There is increasing evidence that televisions and electronic items located within children’s bedrooms are detrimental to the health and welfare of children and adolescents. In a recent Canadian study, researchers found that half of the 3,400 grade five students who were interviewed had a television, DVD player or video game console in their bedroom and that 60 per cent of these children used the devices after they were supposed to be asleep. The research also found a link between electronic devices in rooms and weight status of children. Children with one electronic device in their room were 1.5 times as likely to be overweight as children with no devices. The more electronic items a child had in their bedroom, the greater their likelihood of being overweight.  

In recent research conducted as part of my PhD, I surveyed 71 South Australian young people aged between 13 and 17, who were at risk of disengaging from the public school system. I found that 79% of the young people reported coming to school feeling “really tired”, and that 60% of these young people considered tiredness to represent a problem within their life.

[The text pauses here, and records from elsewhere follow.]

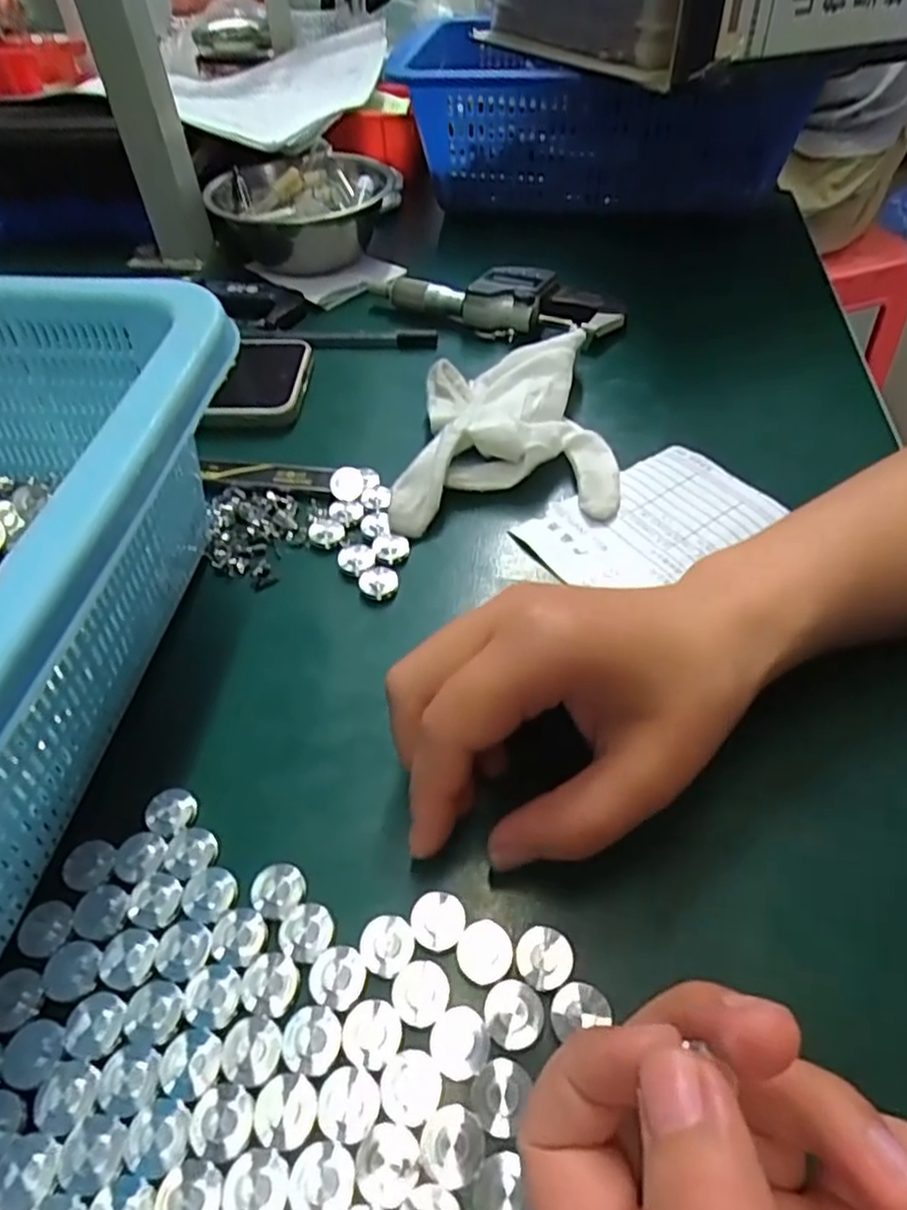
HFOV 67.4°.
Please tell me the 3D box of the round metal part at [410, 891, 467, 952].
[{"bbox_3d":[-0.004,0.089,0.192,0.015,0.004,0.015,-2,49,2],"label":"round metal part"}]

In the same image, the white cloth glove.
[{"bbox_3d":[0.021,-0.086,0.328,0.103,0.032,0.110,-5,49,-1],"label":"white cloth glove"}]

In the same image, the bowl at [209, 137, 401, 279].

In the age of electronics, tiredness and sleep deprivation is an issue in which parents, teachers, schools and society cannot ignore. Tiredness and sleep deprivation impact on a young person’s capacity to regulate their body systems, emotions and behaviour. They impact on cognitive function, making it difficult for young people to attend and concentrate. These effects, combined with the effects of over participation in the potentially isolating, sedentary and passive virtual world activities generally associated with electronic devices can have a devastating impact on a young person’s capacity to engage and succeed across the multiple domains of their lives. Whilst electronic devices are part of our current and future reality, this evidence highlights the need to ensure that children and young people are supported by their caregivers/families to manage their use and attain or maintain a good balance with activities that are both active and based in the real world.